- Born: 20 November 1911 Dundee, Scotland
- Died: 30 December 2010 (aged 99)
- Occupation: Scottish marathon runner
- Known for: Record for oldest female marathon finisher

= Jenny Wood-Allen =

Scottish athlete (1911–2010)

Jenny Wood-Allen MBE (20 November 1911 – 30 December 2010) was a Scottish councillor who became a marathon runner at the age of 71. She went on to run more than 50 marathons and became a Guinness World Record holder as the oldest female marathon finisher in 1999, aged 87. She was awarded an MBE in 2004 for services to charity and distance running.

== Early life ==
Wood-Allen was born Janet Soutar on 20 November 1911 in Dundee. Her parents were Margaret Kinnear and James Soutar, a chauffeur. She was one of six children and the family was not well off. She won a scholarship to Harris Academy but could not take it up as she had to leave school at 14 to work.

She took up cycling in her 20s, joining a men's cycling club. She was an unofficial Scottish women's champion time triallist as women's cycling was not a recognised sport. She was awarded honorary membership of Dundee Roadrunners.

She married Roy Wood in 1938 and they had three sons.

==Career==
Wood-Allen was a Conservative councillor, representing the West Ferry ward for 14 years, and became a Justice of the Peace in 1966. She was a champion of women's rights and education.

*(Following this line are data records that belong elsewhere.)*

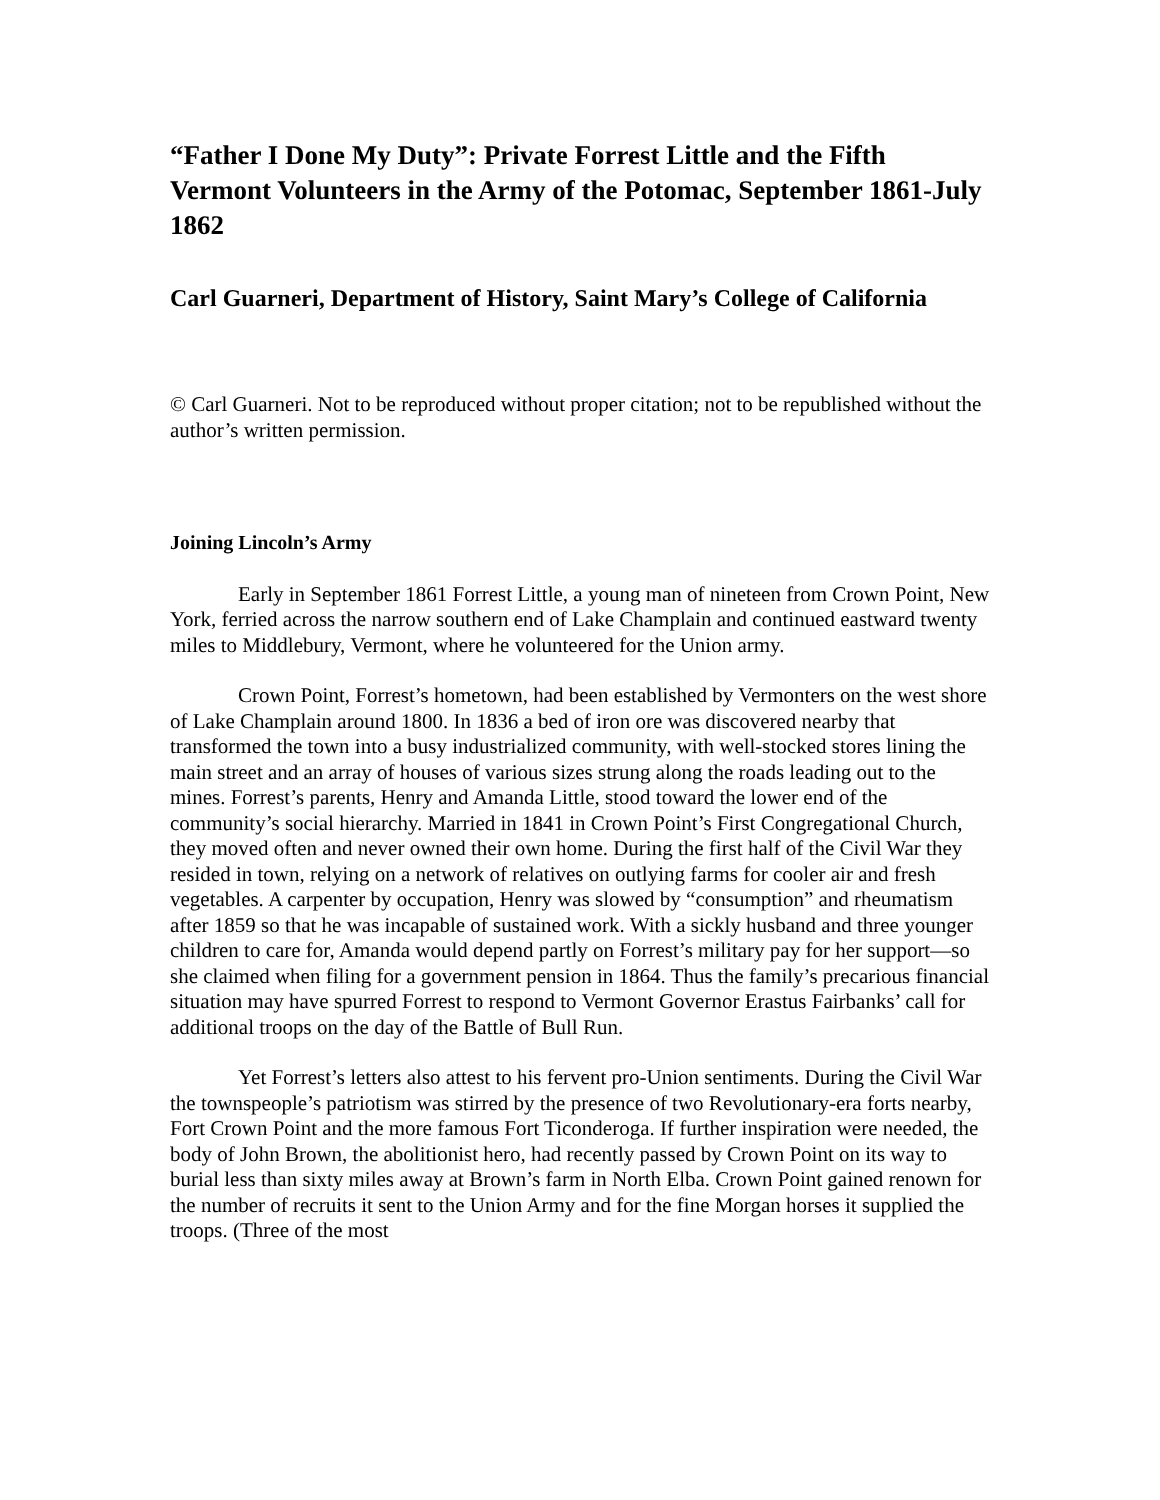“Father I Done My Duty”: Private Forrest Little and the Fifth Vermont Volunteers in the Army of the Potomac, September 1861-July 1862
Carl Guarneri, Department of History, Saint Mary’s College of California
© Carl Guarneri. Not to be reproduced without proper citation; not to be republished without the author’s written permission.
Joining Lincoln’s Army
Early in September 1861 Forrest Little, a young man of nineteen from Crown Point, New York, ferried across the narrow southern end of Lake Champlain and continued eastward twenty miles to Middlebury, Vermont, where he volunteered for the Union army.
Crown Point, Forrest’s hometown, had been established by Vermonters on the west shore of Lake Champlain around 1800. In 1836 a bed of iron ore was discovered nearby that transformed the town into a busy industrialized community, with well-stocked stores lining the main street and an array of houses of various sizes strung along the roads leading out to the mines. Forrest’s parents, Henry and Amanda Little, stood toward the lower end of the community’s social hierarchy. Married in 1841 in Crown Point’s First Congregational Church, they moved often and never owned their own home. During the first half of the Civil War they resided in town, relying on a network of relatives on outlying farms for cooler air and fresh vegetables. A carpenter by occupation, Henry was slowed by “consumption” and rheumatism after 1859 so that he was incapable of sustained work. With a sickly husband and three younger children to care for, Amanda would depend partly on Forrest’s military pay for her support—so she claimed when filing for a government pension in 1864. Thus the family’s precarious financial situation may have spurred Forrest to respond to Vermont Governor Erastus Fairbanks’ call for additional troops on the day of the Battle of Bull Run.
Yet Forrest’s letters also attest to his fervent pro-Union sentiments. During the Civil War the townspeople’s patriotism was stirred by the presence of two Revolutionary-era forts nearby, Fort Crown Point and the more famous Fort Ticonderoga. If further inspiration were needed, the body of John Brown, the abolitionist hero, had recently passed by Crown Point on its way to burial less than sixty miles away at Brown’s farm in North Elba. Crown Point gained renown for the number of recruits it sent to the Union Army and for the fine Morgan horses it supplied the troops. (Three of the most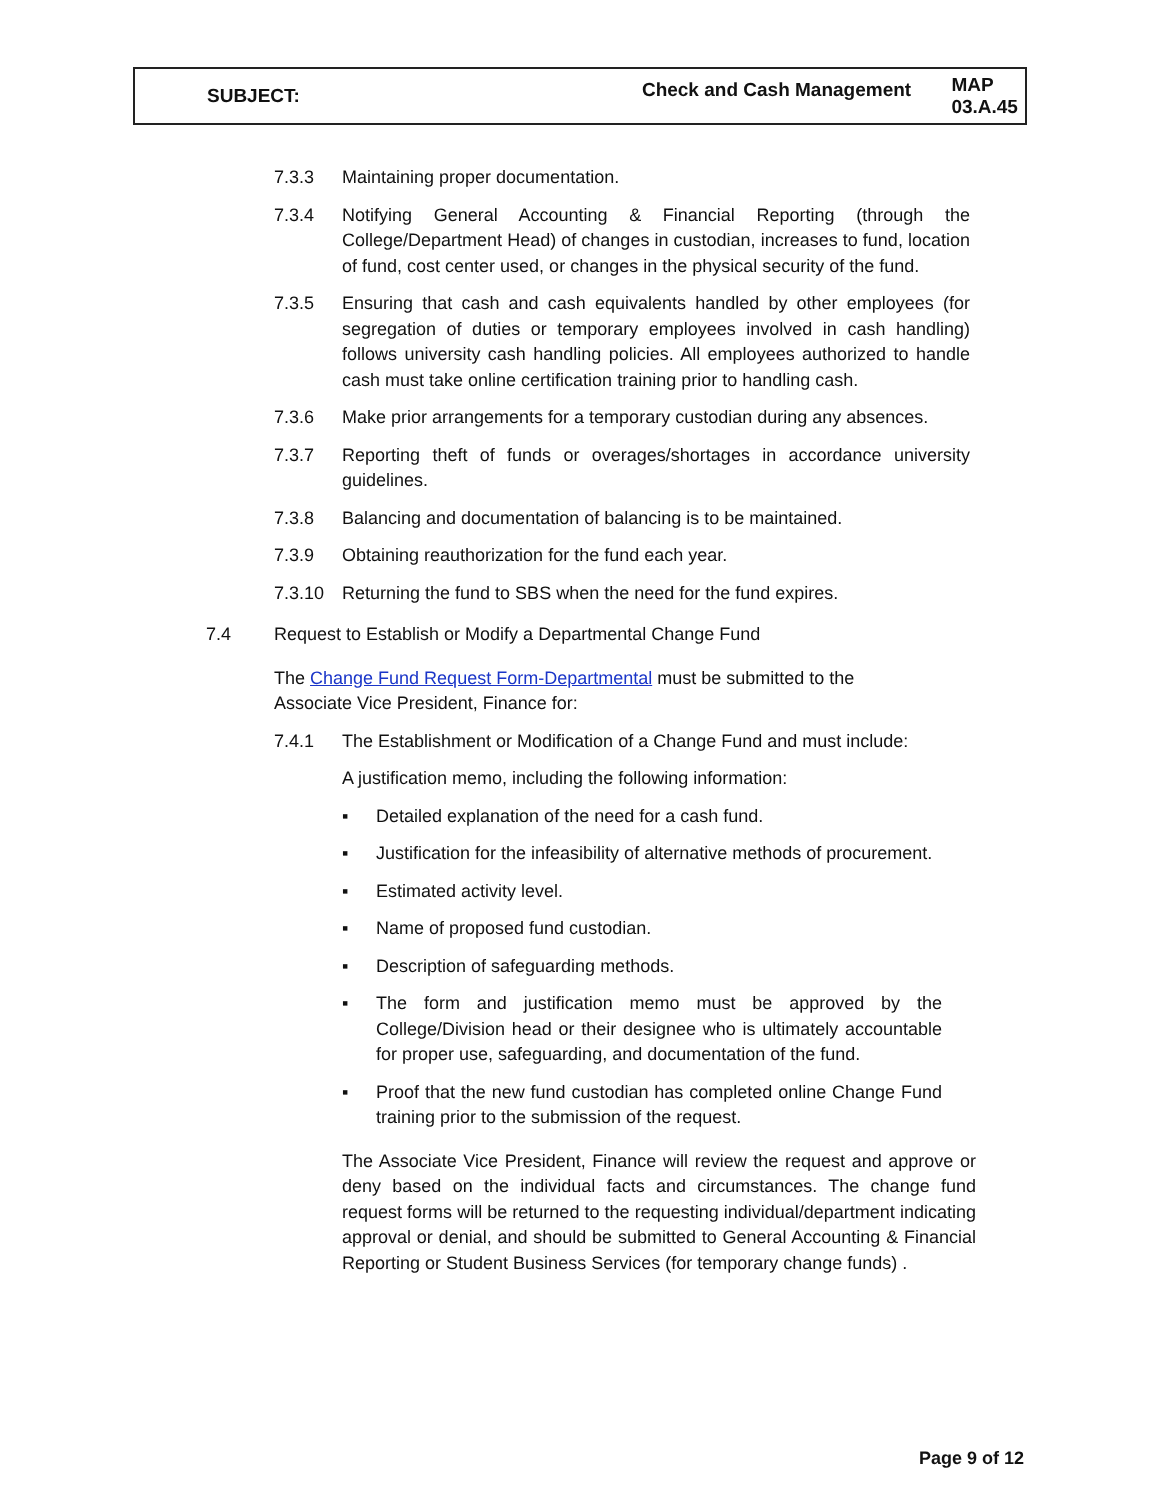SUBJECT: Check and Cash Management MAP 03.A.45
7.3.3 Maintaining proper documentation.
7.3.4 Notifying General Accounting & Financial Reporting (through the College/Department Head) of changes in custodian, increases to fund, location of fund, cost center used, or changes in the physical security of the fund.
7.3.5 Ensuring that cash and cash equivalents handled by other employees (for segregation of duties or temporary employees involved in cash handling) follows university cash handling policies. All employees authorized to handle cash must take online certification training prior to handling cash.
7.3.6 Make prior arrangements for a temporary custodian during any absences.
7.3.7 Reporting theft of funds or overages/shortages in accordance university guidelines.
7.3.8 Balancing and documentation of balancing is to be maintained.
7.3.9 Obtaining reauthorization for the fund each year.
7.3.10 Returning the fund to SBS when the need for the fund expires.
7.4 Request to Establish or Modify a Departmental Change Fund
The Change Fund Request Form-Departmental must be submitted to the Associate Vice President, Finance for:
7.4.1 The Establishment or Modification of a Change Fund and must include:
A justification memo, including the following information:
▪ Detailed explanation of the need for a cash fund.
▪ Justification for the infeasibility of alternative methods of procurement.
▪ Estimated activity level.
▪ Name of proposed fund custodian.
▪ Description of safeguarding methods.
▪ The form and justification memo must be approved by the College/Division head or their designee who is ultimately accountable for proper use, safeguarding, and documentation of the fund.
▪ Proof that the new fund custodian has completed online Change Fund training prior to the submission of the request.
The Associate Vice President, Finance will review the request and approve or deny based on the individual facts and circumstances. The change fund request forms will be returned to the requesting individual/department indicating approval or denial, and should be submitted to General Accounting & Financial Reporting or Student Business Services (for temporary change funds) .
Page 9 of 12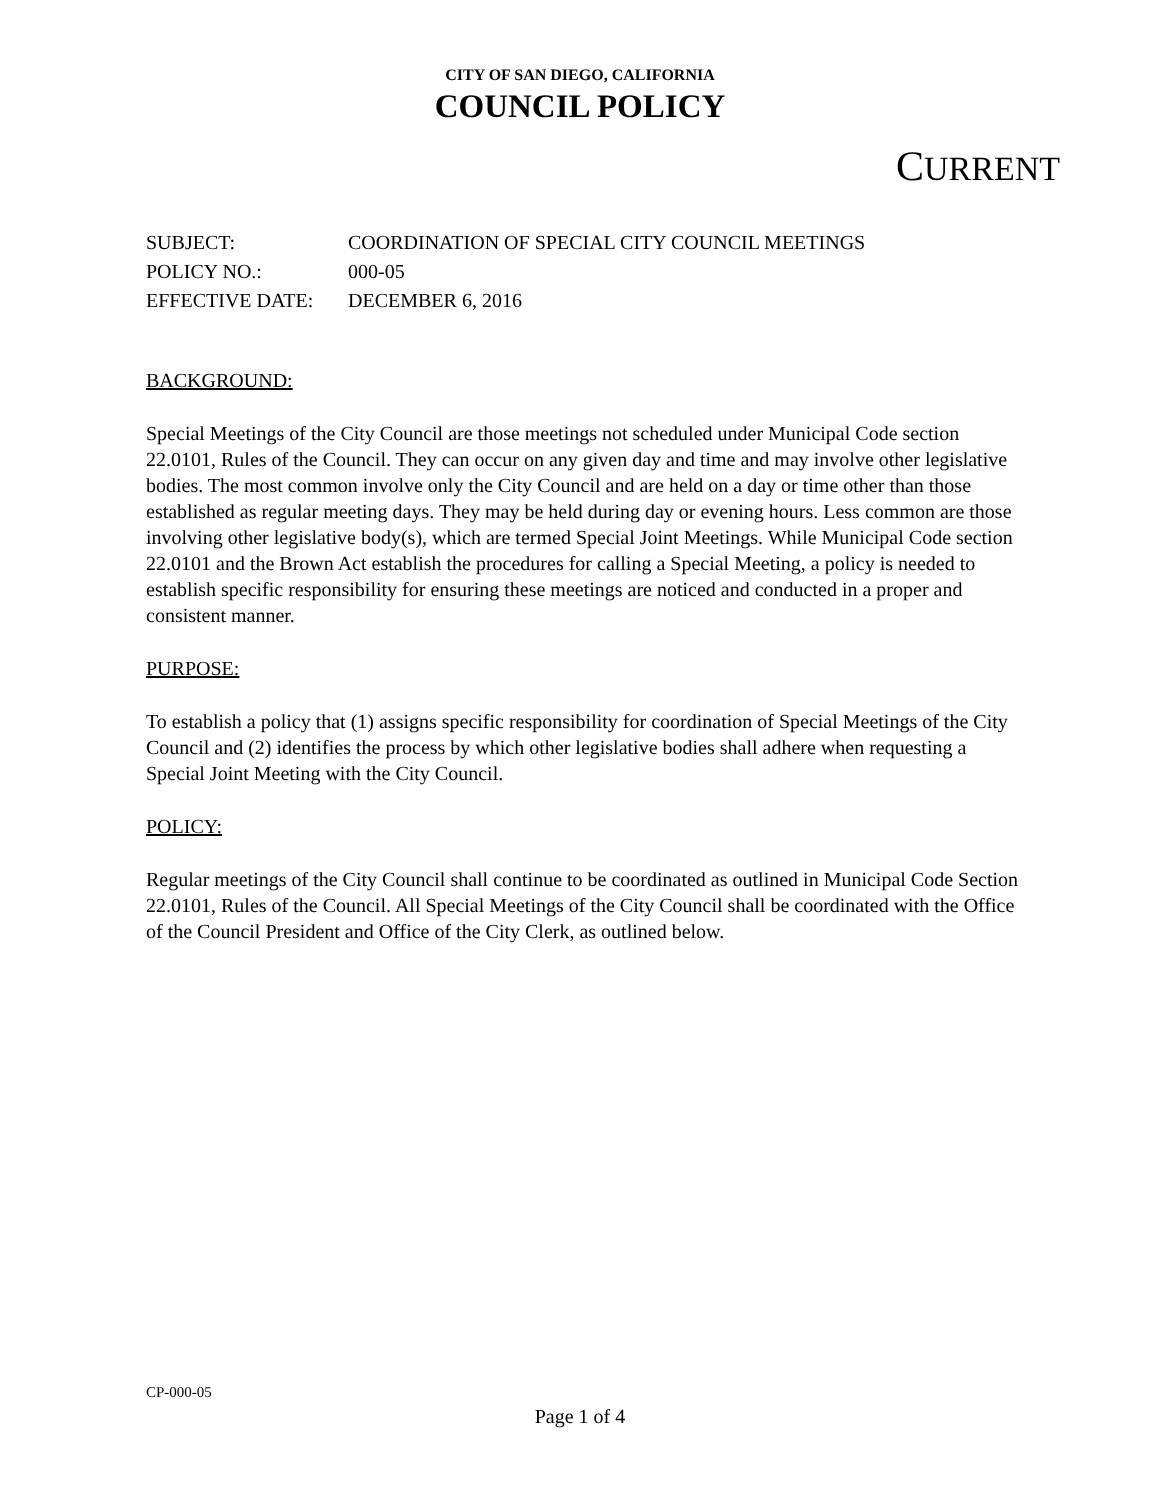CITY OF SAN DIEGO, CALIFORNIA
COUNCIL POLICY
CURRENT
| SUBJECT: | COORDINATION OF SPECIAL CITY COUNCIL MEETINGS |
| POLICY NO.: | 000-05 |
| EFFECTIVE DATE: | DECEMBER 6, 2016 |
BACKGROUND:
Special Meetings of the City Council are those meetings not scheduled under Municipal Code section 22.0101, Rules of the Council. They can occur on any given day and time and may involve other legislative bodies. The most common involve only the City Council and are held on a day or time other than those established as regular meeting days. They may be held during day or evening hours. Less common are those involving other legislative body(s), which are termed Special Joint Meetings. While Municipal Code section 22.0101 and the Brown Act establish the procedures for calling a Special Meeting, a policy is needed to establish specific responsibility for ensuring these meetings are noticed and conducted in a proper and consistent manner.
PURPOSE:
To establish a policy that (1) assigns specific responsibility for coordination of Special Meetings of the City Council and (2) identifies the process by which other legislative bodies shall adhere when requesting a Special Joint Meeting with the City Council.
POLICY:
Regular meetings of the City Council shall continue to be coordinated as outlined in Municipal Code Section 22.0101, Rules of the Council. All Special Meetings of the City Council shall be coordinated with the Office of the Council President and Office of the City Clerk, as outlined below.
CP-000-05
Page 1 of 4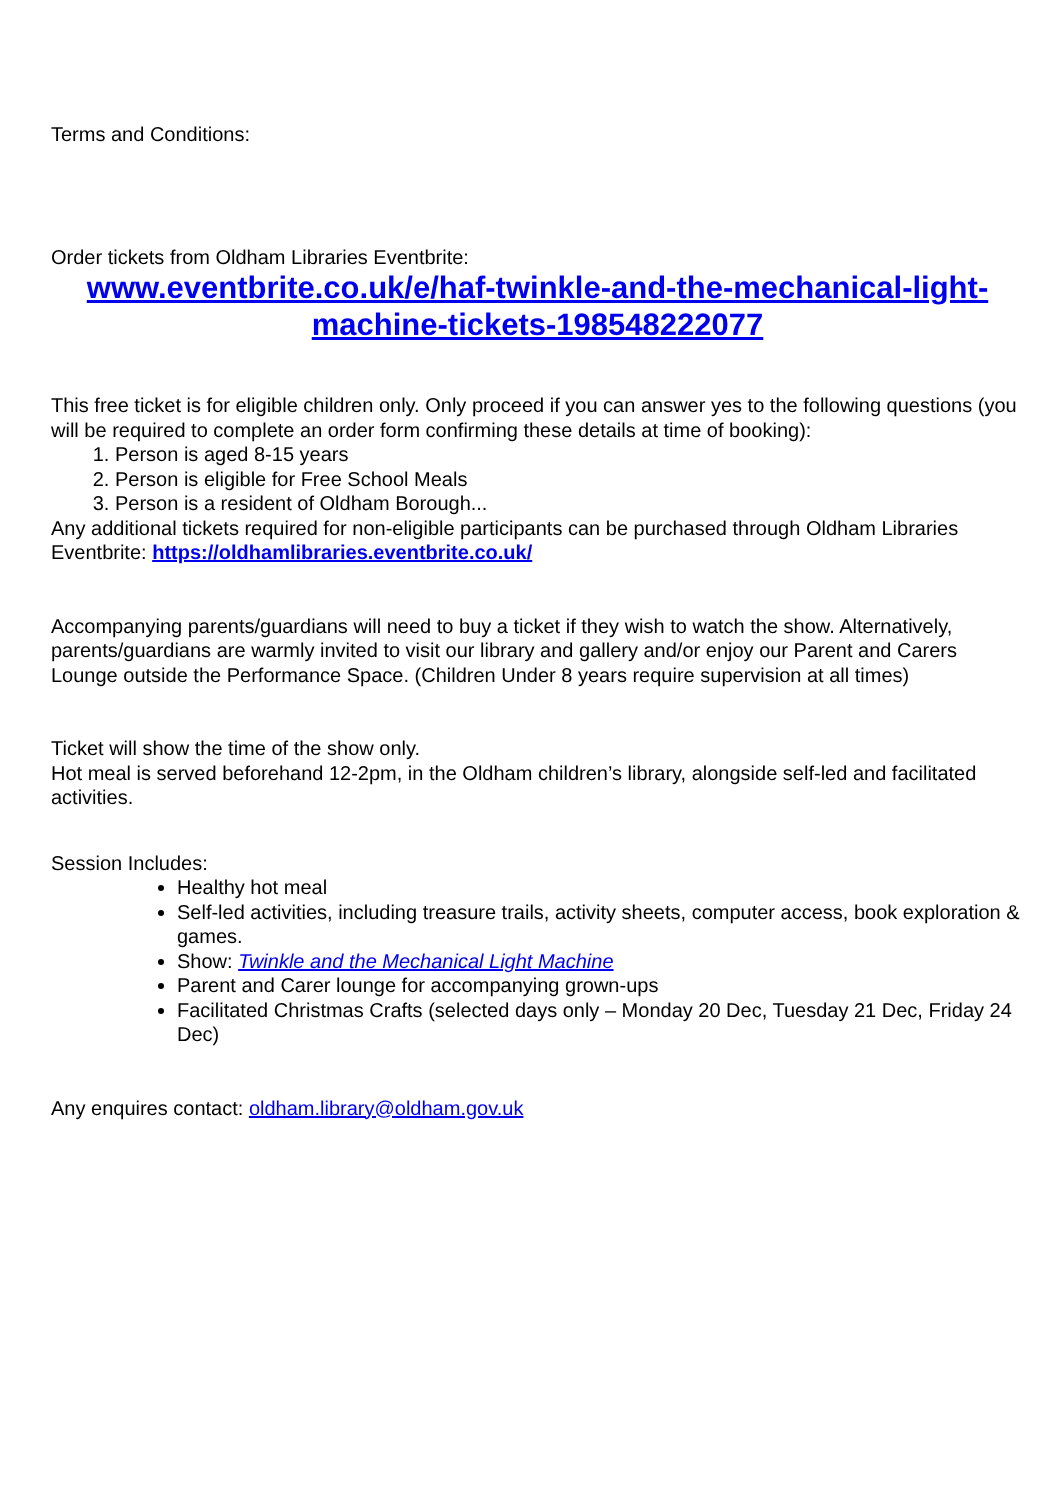Terms and Conditions:
Order tickets from Oldham Libraries Eventbrite:
www.eventbrite.co.uk/e/haf-twinkle-and-the-mechanical-light-machine-tickets-198548222077
This free ticket is for eligible children only. Only proceed if you can answer yes to the following questions (you will be required to complete an order form confirming these details at time of booking):
1. Person is aged 8-15 years
2. Person is eligible for Free School Meals
3. Person is a resident of Oldham Borough...
Any additional tickets required for non-eligible participants can be purchased through Oldham Libraries Eventbrite: https://oldhamlibraries.eventbrite.co.uk/
Accompanying parents/guardians will need to buy a ticket if they wish to watch the show. Alternatively, parents/guardians are warmly invited to visit our library and gallery and/or enjoy our Parent and Carers Lounge outside the Performance Space. (Children Under 8 years require supervision at all times)
Ticket will show the time of the show only.
Hot meal is served beforehand 12-2pm, in the Oldham children’s library, alongside self-led and facilitated activities.
Session Includes:
Healthy hot meal
Self-led activities, including treasure trails, activity sheets, computer access, book exploration & games.
Show: Twinkle and the Mechanical Light Machine
Parent and Carer lounge for accompanying grown-ups
Facilitated Christmas Crafts (selected days only – Monday 20 Dec, Tuesday 21 Dec, Friday 24 Dec)
Any enquires contact: oldham.library@oldham.gov.uk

She was also a toastmistress.

She initially took up running as a "one-off". As a councillor, she helped organise the first Dundee marathon in 1983. She trained and ran in it, despite being advised that she was too old at the age of 71. Her finishing time was 5 hours 34 minutes. She went on to run more than 50 full marathons and raised over £70,000 for charity.

Wood-Allen made national headlines when she completed the 1999 London Marathon at 87 years old. Her time of 7 hours 14 mins 46 secs earned her the Guinness World Record for Oldest Female Marathon Finisher. This record stood until 2010 when it was broken by Gladys Burrill.

In 2001, Wood-Allen ran in the London Marathon for the last time, before walking it in 2002, aged 90.

== Awards and recognition ==
Wood-Allen received an MBE in the 2004 New Year Honours List for services to Charity and Distance Running. She was also awarded an Honorary MA from the University of Dundee in 1994.

== Later life and death ==
Wood-Allen was widowed in 1991. She continued to be very active in sport, running up to 50 miles a week, and taking part in the 2006 Great Scottish Walk. She regularly attended meetings of the Dundee City Sports Council. In December 2006, £700 worth of jewellery was stolen from her home.

Wood-Allen died on 30 December 2010, aged 99 in Dundee. Her funeral was held at the parish church of Douglas on 12 January 2011, and she was cremated at Dundee Crematorium.